O vereador Valcir Carlos também se disse surpreso com a renúncia e disse que o documento protocolado na Câmara era um xerox fraudado. “Eu fui pego de surpresa. Foi lida uma carta de renúncia que me pegou de surpresa, porque ela estava um advogado falando em meu nome que eu estava renunciando. Eu falei que desconhecia o fato e que estava ali para votar. Não reconheci aquele documento. Ainda falei que a procuração não estava assinada a caneta, era um xerox antigo. Fui cerceado de exercer meu direito de voto, que não foi computado. Nós dois votaríamos no Ricardo, o que mudaria o resultado da eleição”, afirma. 

Eleição empatada

Sem a presença dos dois vereadores que teriam renunciado, a eleição ficou empatada. Cinco votos para a reeleição do atual presidente, Daniel Hilário, e outros cinco votos para o vereador Ricardo Tejucana (PSL). O critério de desempate foi o número de votos que cada parlamentar recebeu nas urnas, dessa forma, Daniel Hilário foi reeleito. 

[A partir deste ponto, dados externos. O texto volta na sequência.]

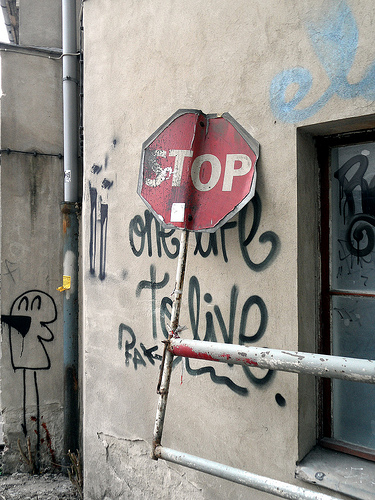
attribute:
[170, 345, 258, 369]
paint — red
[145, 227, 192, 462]
pole — rusty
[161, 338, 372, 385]
tube — rusted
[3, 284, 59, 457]
graffiti — black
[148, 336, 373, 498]
gate — grey, red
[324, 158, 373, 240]
graffiti — black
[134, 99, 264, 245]
stop sign — old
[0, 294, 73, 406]
picture — black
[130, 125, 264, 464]
stop sign — white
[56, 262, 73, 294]
tag — yellow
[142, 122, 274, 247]
sign — damage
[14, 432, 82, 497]
weeds — dried out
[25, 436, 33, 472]
weed — dry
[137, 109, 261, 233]
sign — dirty, stop sign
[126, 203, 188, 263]
word — painted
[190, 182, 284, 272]
word — painted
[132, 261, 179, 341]
word — painted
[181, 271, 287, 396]
word — painted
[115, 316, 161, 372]
word — painted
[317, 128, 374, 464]
window — dusty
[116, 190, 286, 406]
letters — black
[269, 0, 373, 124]
letters — blue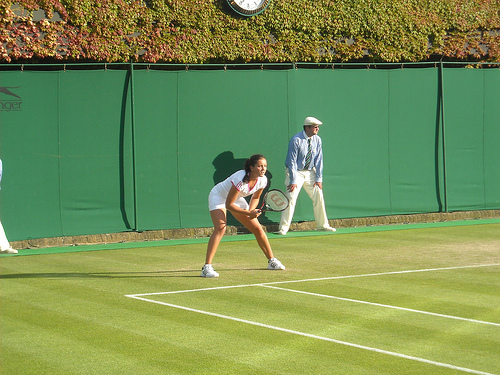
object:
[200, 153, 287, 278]
woman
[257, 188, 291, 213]
racquet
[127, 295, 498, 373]
lines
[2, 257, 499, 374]
tennis court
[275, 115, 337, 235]
man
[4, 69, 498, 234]
canvas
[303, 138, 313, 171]
tie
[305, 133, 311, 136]
neck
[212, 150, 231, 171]
shadow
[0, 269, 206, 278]
shadow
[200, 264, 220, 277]
shoes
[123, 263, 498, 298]
line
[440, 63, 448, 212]
pole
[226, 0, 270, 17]
clock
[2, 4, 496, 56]
ivy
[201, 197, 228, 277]
leg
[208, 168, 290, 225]
gear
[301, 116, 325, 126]
hat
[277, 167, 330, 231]
pants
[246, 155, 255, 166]
hair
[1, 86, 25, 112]
logo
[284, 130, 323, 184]
shirt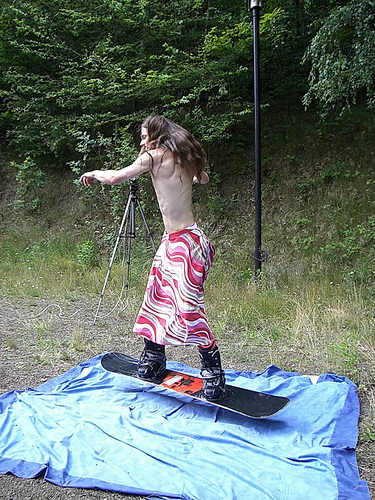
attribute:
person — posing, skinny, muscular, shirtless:
[77, 113, 226, 397]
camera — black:
[93, 177, 157, 325]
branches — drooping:
[297, 1, 372, 135]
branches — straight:
[0, 1, 295, 166]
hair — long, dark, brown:
[141, 112, 211, 184]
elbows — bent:
[105, 168, 209, 184]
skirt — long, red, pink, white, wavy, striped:
[130, 223, 218, 348]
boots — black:
[134, 338, 229, 401]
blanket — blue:
[3, 353, 370, 498]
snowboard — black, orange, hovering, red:
[100, 351, 290, 419]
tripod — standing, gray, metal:
[90, 197, 159, 325]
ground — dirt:
[0, 123, 374, 497]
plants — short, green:
[1, 130, 374, 270]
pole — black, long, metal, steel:
[249, 0, 263, 288]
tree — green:
[3, 1, 285, 178]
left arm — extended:
[76, 151, 154, 189]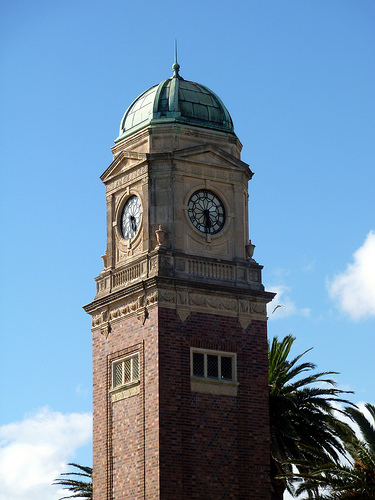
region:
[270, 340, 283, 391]
Large green leaf on palm tree.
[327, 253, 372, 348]
White cloud in sky.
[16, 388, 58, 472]
White cloud in sky.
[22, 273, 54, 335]
Sky is blue and clear.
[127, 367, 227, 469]
Brick tower in front of trees.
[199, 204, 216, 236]
Black hands on clock.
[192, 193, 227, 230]
Black numbers on clock.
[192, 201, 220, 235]
Numbers on clock are roman numeral.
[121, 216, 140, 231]
Hands on clock are black.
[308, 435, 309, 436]
edge of a leaf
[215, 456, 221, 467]
part of a wall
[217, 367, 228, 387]
part of a window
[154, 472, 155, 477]
edge of a wall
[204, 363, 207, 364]
side of a window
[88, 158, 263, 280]
a clock on a building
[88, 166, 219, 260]
a large clock on a building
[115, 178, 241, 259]
an outside clock on a building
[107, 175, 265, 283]
a large otuside clock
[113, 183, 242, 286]
an outside large clock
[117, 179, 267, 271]
a large outside clock on building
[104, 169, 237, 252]
a building with clock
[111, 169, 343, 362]
a building with outside clock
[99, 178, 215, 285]
a building with large outside clock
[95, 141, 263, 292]
an ornate looking clock tower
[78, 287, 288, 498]
the body of the tower is made of brick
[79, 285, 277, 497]
the bricks are different colors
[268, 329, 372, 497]
palm trees behind the clock tower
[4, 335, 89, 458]
the day is partly cloudy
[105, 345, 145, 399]
windows set into the clock tower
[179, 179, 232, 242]
the time on the clock is 5:30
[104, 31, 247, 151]
the roof of the clock tower has a green patina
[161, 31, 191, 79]
spire at the top of the clock tower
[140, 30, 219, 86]
the top of a castle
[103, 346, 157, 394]
the window of a castle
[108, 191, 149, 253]
a round decoration on the wall of a castle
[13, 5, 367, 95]
the blue sky over the castle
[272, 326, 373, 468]
green leaves of a tree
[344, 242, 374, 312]
white clouds on the sky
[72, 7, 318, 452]
a tall castle building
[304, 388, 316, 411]
green leaves on the tree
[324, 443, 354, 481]
green leaves on the tree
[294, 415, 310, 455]
green leaves on the tree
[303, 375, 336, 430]
green leaves on the tree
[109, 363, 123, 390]
a window on a building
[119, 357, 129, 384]
a window on a building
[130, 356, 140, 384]
a window on a building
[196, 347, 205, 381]
a window on a building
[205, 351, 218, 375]
a window on a building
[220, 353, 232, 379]
a window on a building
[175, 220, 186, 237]
a stone in a wall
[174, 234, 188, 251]
a stone in a wall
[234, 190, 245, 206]
a stone in a wall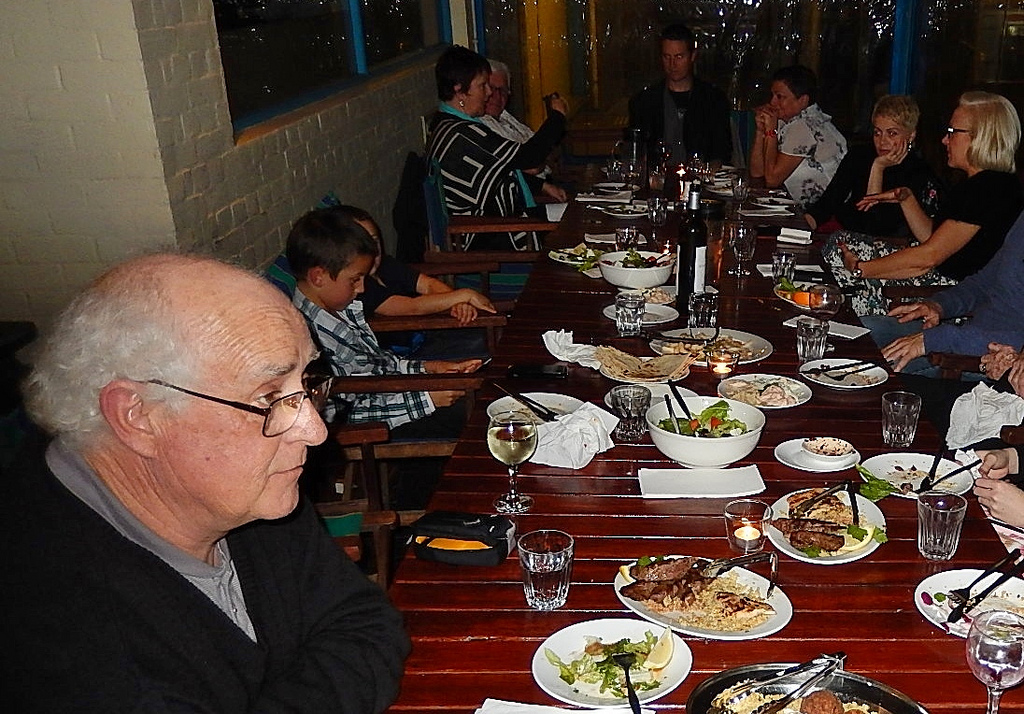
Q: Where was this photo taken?
A: In a restaurant.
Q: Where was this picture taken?
A: In a restaurant.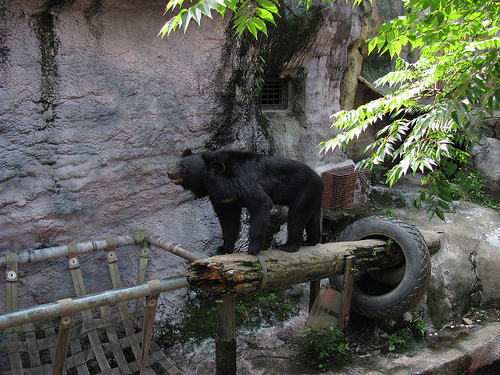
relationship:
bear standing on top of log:
[164, 145, 326, 255] [184, 226, 441, 305]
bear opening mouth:
[164, 145, 326, 255] [168, 173, 186, 184]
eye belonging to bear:
[175, 160, 188, 171] [164, 145, 326, 255]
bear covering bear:
[163, 145, 325, 255] [164, 145, 326, 255]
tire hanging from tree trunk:
[328, 215, 432, 325] [183, 227, 441, 305]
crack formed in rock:
[465, 240, 485, 310] [366, 185, 484, 341]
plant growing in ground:
[263, 290, 275, 308] [1, 107, 483, 372]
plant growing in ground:
[236, 300, 249, 318] [1, 107, 483, 372]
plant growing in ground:
[198, 302, 218, 321] [1, 107, 483, 372]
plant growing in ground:
[243, 291, 259, 302] [1, 107, 483, 372]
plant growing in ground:
[199, 320, 218, 335] [1, 107, 483, 372]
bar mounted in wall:
[260, 96, 282, 100] [1, 1, 484, 332]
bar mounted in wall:
[258, 90, 280, 96] [1, 1, 484, 332]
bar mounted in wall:
[260, 84, 282, 90] [1, 1, 484, 332]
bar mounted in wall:
[263, 78, 269, 105] [1, 1, 484, 332]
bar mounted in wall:
[270, 75, 274, 102] [1, 1, 484, 332]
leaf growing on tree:
[407, 158, 420, 176] [153, 0, 483, 222]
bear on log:
[163, 145, 325, 255] [184, 231, 391, 310]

Em entrevista à Itatiaia, o presidente da Câmara afirmou que a Casa não poderia deixar de receber os documentos de renúncia que foram protocolados e que caberá aos dois vereadores provar que houve algum tipo de fraude. 

“O documento chegou para a Câmara e não temos conhecimento se é fraude ou não. Nós fizemos o protocolo na sexta-feira. O advogado tinha uma procuração dos dois vereadores que dava poder para ele. E foi juntada essa documentação no protocolo”, disse. “Demos ciência ao plenário e agora cabe a eles provar se é falso ou não, a Câmara não pode entrar nesse mérito”, afirma Daniel Hilário. 

Eleição antecipada

Perguntado sobre o motivo da antecipação da eleição da Mesa Diretora da Câmara para o biênio 2023 e 2024, o atual presidente afirmou que esse ato é comum em algumas câmaras, mas não explicou o motivo de tal antecipação. 

“A nossa era para acontecer em dezembro, mas mudamos o regimento e a lei orgânica para antecipar. É comum em algumas Câmaras fazer isso. Mas a proposta de alteração da data não foi minha. É uma questão interna deles, seguiu todos os ritos, pediram alteração e do regimento”, disse.